## What this task involves
One number is the whole answer: the tally of lines in the records that include the word "phức".
+ + + +
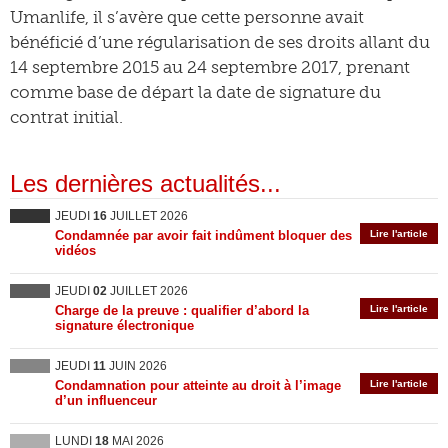
Umanlife, il s’avère que cette personne avait
bénéficié d’une régularisation de ses droits allant du
14 septembre 2015 au 24 septembre 2017, prenant
comme base de départ la date de signature du
contrat initial.
Les dernières actualités...
JEUDI
16
JUILLET 2026
Condamnée par avoir fait indûment bloquer des
Lire l'article
vidéos
JEUDI
02
JUILLET 2026
Charge de la preuve : qualifier d’abord la
Lire l'article
signature électronique
JEUDI
11
JUIN 2026
Condamnation pour atteinte au droit à l’image
Lire l'article
d’un influenceur
LUNDI
18
MAI 2026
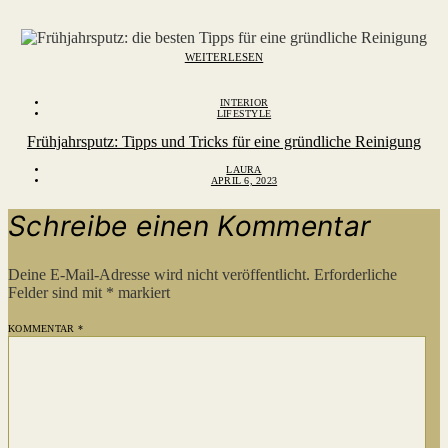
WEITERLESEN
INTERIOR
LIFESTYLE
Frühjahrsputz: Tipps und Tricks für eine gründliche Reinigung
LAURA
APRIL 6, 2023
Schreibe einen Kommentar
Deine E-Mail-Adresse wird nicht veröffentlicht.
Erforderliche
Felder sind mit
*
markiert
KOMMENTAR
*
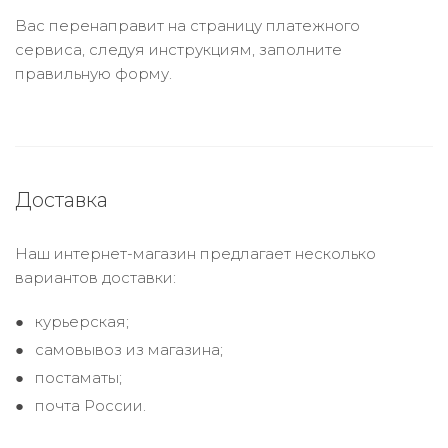
Вас перенаправит на страницу платежного
сервиса, следуя инструкциям, заполните
правильную форму.
Доставка
Наш интернет-магазин предлагает несколько
вариантов доставки:
курьерская;
самовывоз из магазина;
постаматы;
почта России.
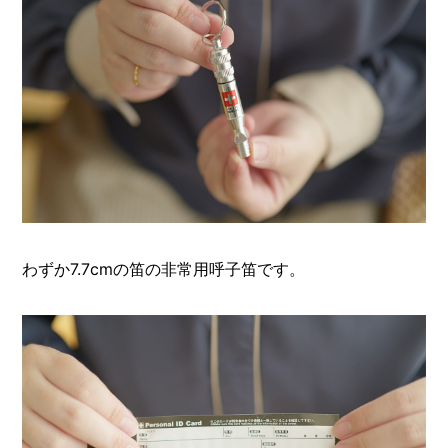
わずか7.7cmの笛の非常用呼子笛です。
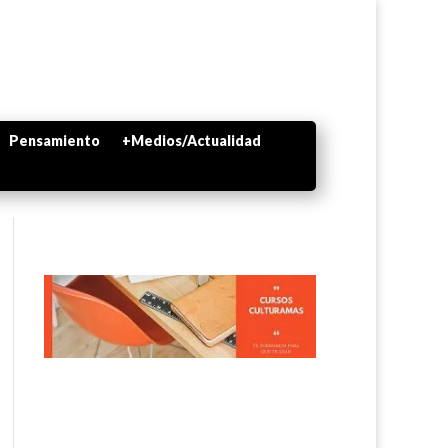
Pensamiento
+Medios/Actualidad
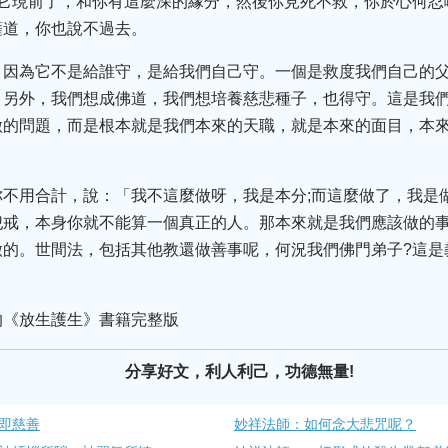
它現前了，和你有這麼深的緣分，然後你見死不救，你於心何忍
薩道，你也說不過去。
。因為它不是給誰守，是給我們自己守。一個是救度我們自己的
。另外，我們想成佛道，我們想培養慈悲種子，也得守。這是我
做的問題，而是根本就是我們本來的天職，就是本來的面目，本
你不用合計，說：「我不這麼做呀，我是本分;而這麼做了，我是
犯戒，本身你就不能算一個真正的人。那本來就是我們應該做的
做的。世間法，包括其他教還做善事呢，何況我們佛門弟子?這是
的《放生護生》書籍完整版
分享好文，利人利己，功德無量!
即慈善
妙祥法師：如何念大悲咒呢？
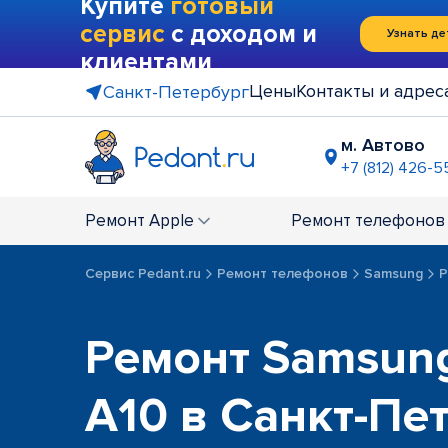
Купите
готовый
сервис
с доходом и
Узнать де
клиентами
Цены
Контакты и адрес
Санкт-Петербург
м. Автово
+7 (812) 426-5
м. Василе
+7 (812) 214
Ремонт
Apple
Ремонт
телефонов
м. Гражда
+7 (812) 416
Сервис Pedant.ru
Ремонт телефонов
Samsung
Р
м. Коменд
+7 (812) 501
м. Лесная
Ремонт Samsung
+7 (812) 60
м. Москов
A10 в Санкт-Пе
+7 (812) 42
м. Парк П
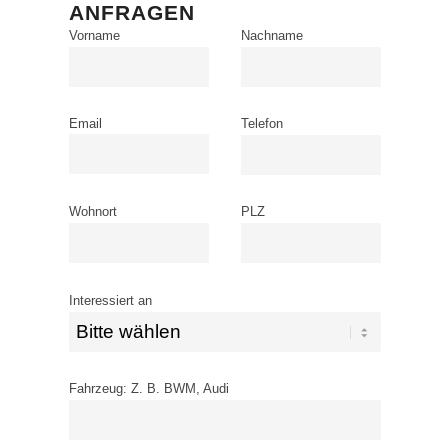
ANFRAGEN
Vorname
Nachname
Email
Telefon
Wohnort
PLZ
Interessiert an
Fahrzeug: Z. B. BWM, Audi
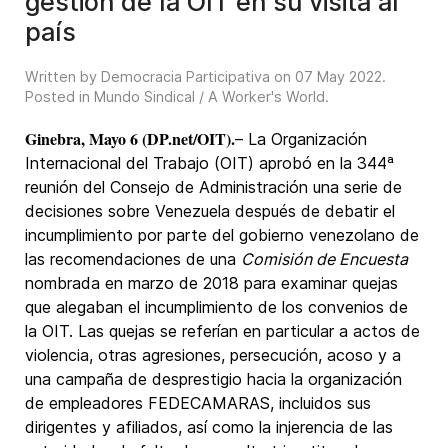
gestión de la OIT en su visita al
país
Written by Democracia Participativa on
07 May 2022
.
Posted in
Mundo Sindical / A Worker's World
.
Ginebra, Mayo 6 (DP.net/OIT).
– La
Organización
Internacional del Trabajo
(OIT) aprobó en la 344ª
reunión del Consejo de Administración una serie de
decisiones sobre Venezuela después de debatir el
incumplimiento por parte del gobierno venezolano de
las recomendaciones de una
Comisión de Encuesta
nombrada en marzo de 2018 para examinar quejas
que alegaban el incumplimiento de los convenios de
la OIT. Las quejas se referían en particular a actos de
violencia, otras agresiones, persecución, acoso y a
una campaña de desprestigio hacia la organización
de empleadores FEDECAMARAS, incluidos sus
dirigentes y afiliados, así como la injerencia de las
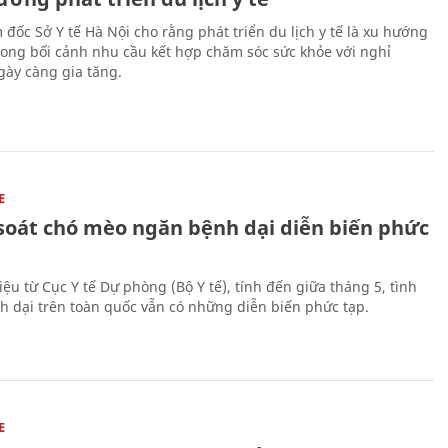
 đốc Sở Y tế Hà Nội cho rằng phát triển du lịch y tế là xu hướng
trong bối cảnh nhu cầu kết hợp chăm sóc sức khỏe với nghỉ
ày càng gia tăng.
E
soát chó mèo ngăn bệnh dại diễn biến phức
iệu từ Cục Y tế Dự phòng (Bộ Y tế), tính đến giữa tháng 5, tình
h dại trên toàn quốc vẫn có những diễn biến phức tạp.
E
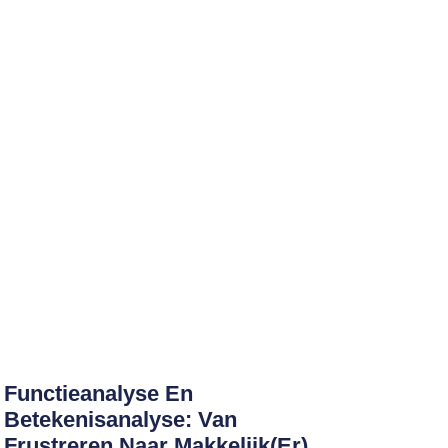
Functieanalyse En
Betekenisanalyse: Van
Frustreren Naar Makkelijk(er)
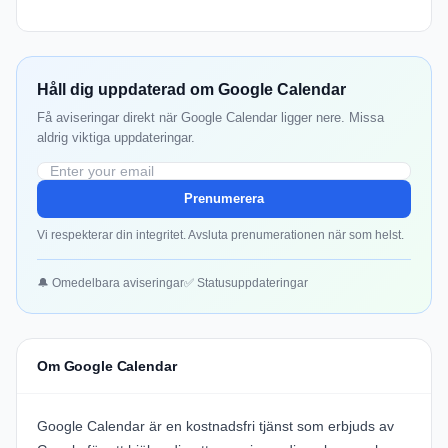
Håll dig uppdaterad om Google Calendar
Få aviseringar direkt när Google Calendar ligger nere. Missa
aldrig viktiga uppdateringar.
Prenumerera
Vi respekterar din integritet. Avsluta prenumerationen när som helst.
🔔 Omedelbara aviseringar
✅ Statusuppdateringar
Om Google Calendar
Google Calendar är en kostnadsfri tjänst som erbjuds av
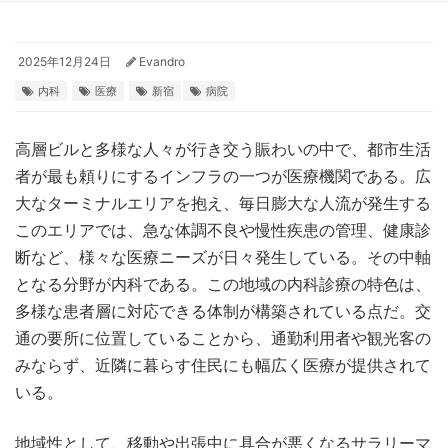
2025年12月24日
Evandro
内科
医療
新宿
病院
高層ビルと多様な人々が行き交う賑わいの中で、都市生活
者が最も頼りにするインフラの一つが医療機関である。
広
大なターミナルエリアを抱え、毎日膨大な人流が発生する
このエリアでは、急な体調不良や慢性疾患の管理、健康診
断など、様々な医療ニーズが日々発生している。その中軸
となる分野が内科である。この地域の内科診療の特色は、
多様な患者層に対応できる体制が構築されている点だ。交
通の要所に位置していることから、通勤利用者や観光客の
みならず、近隣に暮らす住民にも幅広く医療が提供されて
いる。
地域性として、移動や出張中に具合が悪くなるサラリーマ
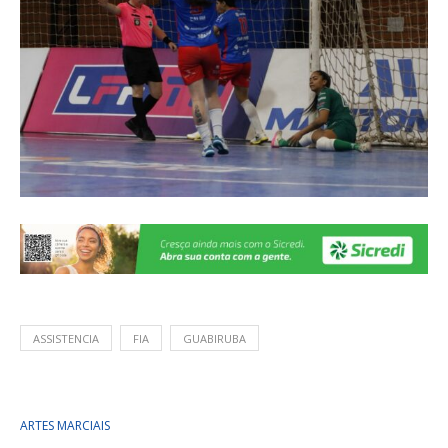
ASSISTENCIA
FIA
GUABIRUBA
ARTES MARCIAIS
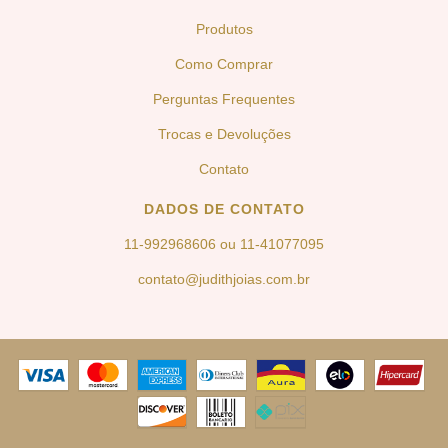
Produtos
Como Comprar
Perguntas Frequentes
Trocas e Devoluções
Contato
DADOS DE CONTATO
11-992968606 ou 11-41077095
contato@judithjoias.com.br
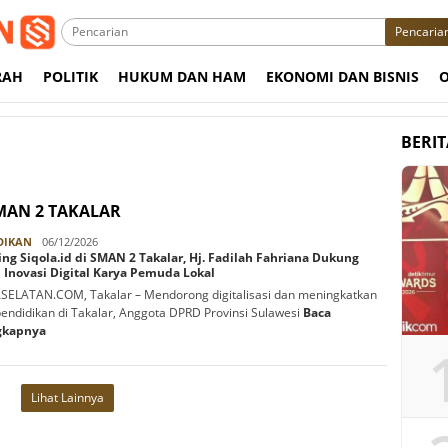
Pencaria
RAH
POLITIK
HUKUM DAN HAM
EKONOMI DAN BISNIS
BERI
SMAN 2 TAKALAR
Rabbani
DIKAN
06/12/2026
ng Siqola.id di SMAN 2 Takalar, Hj. Fadilah Fahriana Dukung
Inovasi Digital Karya Pemuda Lokal
ELATAN.COM, Takalar – Mendorong digitalisasi dan meningkatkan
endidikan di Takalar, Anggota DPRD Provinsi Sulawesi
Baca
gkapnya
Lihat Lainnya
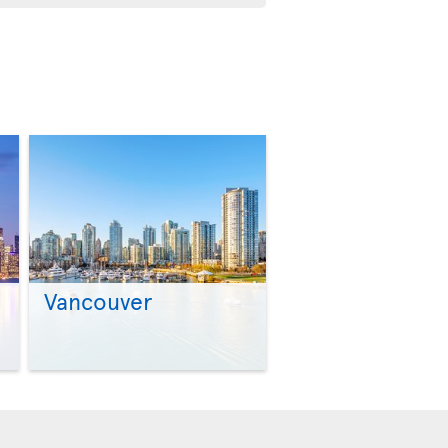
Vancouver
>
>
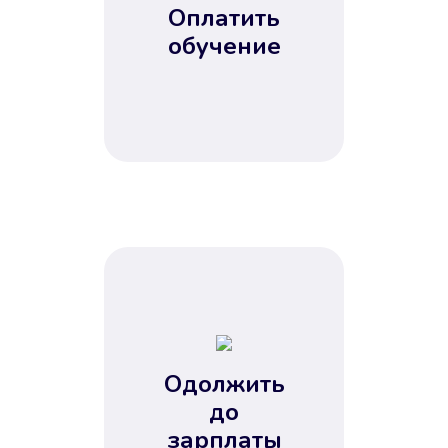
Оплатить
обучение
Одолжить
до
зарплаты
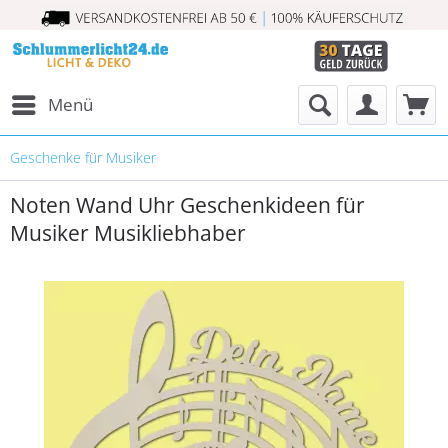
Menü
Geschenke für Musiker
Noten Wand Uhr Geschenkideen für
Musiker Musikliebhaber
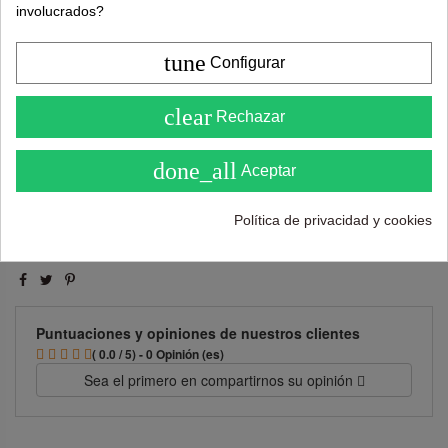
involucrados?
tune
185,00 €
Configurar
349,00 €
4.6
clear
Rechazar
( Sobre 5 )
Añadir al carrito
done_all
Aceptar
Política de privacidad y cookies
Puntuaciones y opiniones de nuestros clientes
( 0.0 / 5) - 0 Opinión (es)
Sea el primero en compartirnos su opinión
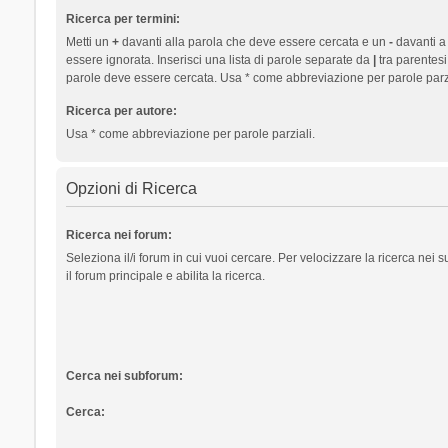
Ricerca per termini:
Metti un
+
davanti alla parola che deve essere cercata e un
-
davanti a
essere ignorata. Inserisci una lista di parole separate da
|
tra parentesi
parole deve essere cercata. Usa * come abbreviazione per parole parzi
Ricerca per autore:
Usa * come abbreviazione per parole parziali.
Opzioni di Ricerca
Ricerca nei forum:
Seleziona il/i forum in cui vuoi cercare. Per velocizzare la ricerca nei
il forum principale e abilita la ricerca.
Cerca nei subforum:
Cerca:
+ + + +
## Task output
2